Para culminar o ramalhete, durante a COP 26, a Nature publicou um artigo da Universidade do Arizona (USA), em que, analisando a temperatura do planeta de há 24.000 anos para cá, detectaram que, nos últimos 10.000, se verificou uma tendência para o aquecimento, com uma subida sem precedentes nos últimos 150 anos; ademais muito agravada em cada um dos mais recentes (mesmo em 2020, apesar da paralisação por causa da pandemia), pelo que entendem que se está a ultrapassar os limites da reversibilidade, o que é motivo de muita inquietação.
Foi neste contexto que o esperado aconteceu.
Como se previa, os interesses do capital prevaleceram sobre o bem comum, empurrando com a barriga as imprescindíveis decisões para mais um após. O que não pressagia nada de bom! E mais uma vez ficamo-nos quase pelas intenções. Ora, sabe-se, de boas intenções está o inferno cheio.


Entretanto, neste dito jardim à beira mar implantado, o Zé permanece apático a este aflitivo resvalar para o precipício; embalado e adormecido em liliputianas guerras de Alecrim e Manjerona que vão, do soalheiro mais rasteiro à politiquice barata e numa profusão mediática que olvida a Parábola dos Cegos, de Bruegel, o velho, ilustrador da fala de Cristo (“Deixai-os, são cegos a conduzir outros cegos! Ora, se um cego guiar outro cego, ambos cairão na cova” Mateus 15.14). Ademais, dramatizando, a também noticiada fala de Frans Timmermans, Vice-Presidente da UE, que, durante a COP 26 e referindo-se ao seu neto, prognosticou que: “Kees fará 35 anos em 2050. Se tivermos sucesso, viverá num mundo habitável. Mas se falharmos, e quero dizer, se falharmos, agora e nos próximos dois anos, terá que lutar com outros seres humanos por água e comida.”.

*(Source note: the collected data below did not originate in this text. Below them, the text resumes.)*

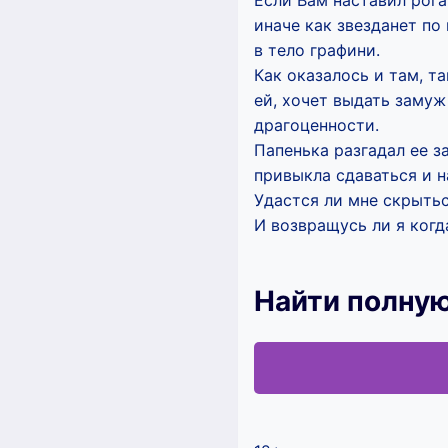
Если Вам наставил рога 
иначе как звезданет по
в тело графини.
Как оказалось и там, т
ей, хочет выдать замуж
драгоценности.
Папенька разгадал ее з
привыкла сдаваться и н
Удастся ли мне скрытьс
И возвращусь ли я ког
Найти полную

A tanto nos pode conduzir os que não querem perder privilégios; o grande capital plasmado nesta sociedade de consumo disposta a um jogo de roleta russa.
É que, na verdade, no processo social de geometria euclidiana que é o da nossa espécie animal, a quadratura do círculo (consumismo/bem comum) é impossível. É que a verdade é que a medida das coisas nunca foi o narcísico Homem (mero cisco na biosfera), para ser, como sempre foi, Gaia (a Terra Mãe); ou como prega Bergoglio, no seu elevado ministério, a Casa Comum.